The local de facto model trumps the de jure laws of Spain.

And yeah, model communities didn't work all that well. At least they wouldn't be slave raid magnets like they were in South America.
 
I certainly agree with you on the gulf between de jure and de facto.

But I love the possibility that slavery could be phased out, just a twenty year mistake, not something that drags on and on.

And please notice the above says Indian serfs. In theory, nobility has both rights and obligations, and serfs have rights.
 
It's not a possibility.

The entire economic impetus of the New World outside of the settler colonies was the use of forced labor to produce minerals and cash crops. Furthermore, as encomenderos or users of the Incan mita system, the conqueror's obligations were more paternalistic and less legalistic than the complex protections seen in Western Europe.

A New Spain without some kind of forced labor cannot exist.
 
There might be another opening, and that's people's reaction to inflation.

I've read that all this currency inflation wasn't great for Spanish farmers. And I imagine that the nobles still at home aren't going to be too thrilled about these wannabe nobles who are basically cheating as they see it.

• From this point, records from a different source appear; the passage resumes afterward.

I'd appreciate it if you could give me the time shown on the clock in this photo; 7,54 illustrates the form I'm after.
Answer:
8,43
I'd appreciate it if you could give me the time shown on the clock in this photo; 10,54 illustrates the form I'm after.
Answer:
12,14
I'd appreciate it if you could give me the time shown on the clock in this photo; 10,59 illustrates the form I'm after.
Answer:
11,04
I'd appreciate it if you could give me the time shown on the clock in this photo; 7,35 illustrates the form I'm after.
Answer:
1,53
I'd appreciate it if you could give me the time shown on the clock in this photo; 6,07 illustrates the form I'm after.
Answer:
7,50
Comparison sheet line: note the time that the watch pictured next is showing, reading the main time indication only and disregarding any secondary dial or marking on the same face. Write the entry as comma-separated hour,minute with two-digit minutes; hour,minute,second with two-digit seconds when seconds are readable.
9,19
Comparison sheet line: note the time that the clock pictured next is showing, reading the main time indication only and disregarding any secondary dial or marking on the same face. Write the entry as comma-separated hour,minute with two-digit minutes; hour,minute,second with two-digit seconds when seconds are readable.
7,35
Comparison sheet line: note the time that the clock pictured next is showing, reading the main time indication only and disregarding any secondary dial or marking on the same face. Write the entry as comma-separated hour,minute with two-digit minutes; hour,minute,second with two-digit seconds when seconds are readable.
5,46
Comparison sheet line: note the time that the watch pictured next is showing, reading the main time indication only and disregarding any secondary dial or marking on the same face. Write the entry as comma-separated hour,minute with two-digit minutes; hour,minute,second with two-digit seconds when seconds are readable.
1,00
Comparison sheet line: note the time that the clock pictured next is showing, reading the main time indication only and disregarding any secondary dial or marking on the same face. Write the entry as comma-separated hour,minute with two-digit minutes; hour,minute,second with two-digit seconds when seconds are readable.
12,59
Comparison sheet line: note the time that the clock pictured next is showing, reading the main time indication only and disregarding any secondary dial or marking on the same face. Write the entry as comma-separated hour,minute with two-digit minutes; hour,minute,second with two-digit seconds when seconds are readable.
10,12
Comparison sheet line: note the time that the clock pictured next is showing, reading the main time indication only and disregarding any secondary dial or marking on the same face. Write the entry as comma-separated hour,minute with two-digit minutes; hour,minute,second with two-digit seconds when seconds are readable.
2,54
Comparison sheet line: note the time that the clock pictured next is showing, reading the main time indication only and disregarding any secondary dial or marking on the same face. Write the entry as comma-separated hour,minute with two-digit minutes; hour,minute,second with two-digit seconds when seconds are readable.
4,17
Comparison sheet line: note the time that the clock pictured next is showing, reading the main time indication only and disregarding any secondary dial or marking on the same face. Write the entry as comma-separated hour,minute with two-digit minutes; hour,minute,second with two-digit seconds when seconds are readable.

From my modern perspective, the most important number is current growth rate, and then secondly, inflation and unemployment. Most people rank inflation as the more important of the two and view that as the more mature issue, rather viewing unemployment it seems as more of an emotive issue. Not exactly my view! In large part because I graduated from high school the year before the 1982 recession.

In any case, concern with inflation resonates with a heck of a lot of people. And there are valid reasons to be concerned about it, just don't oversell it.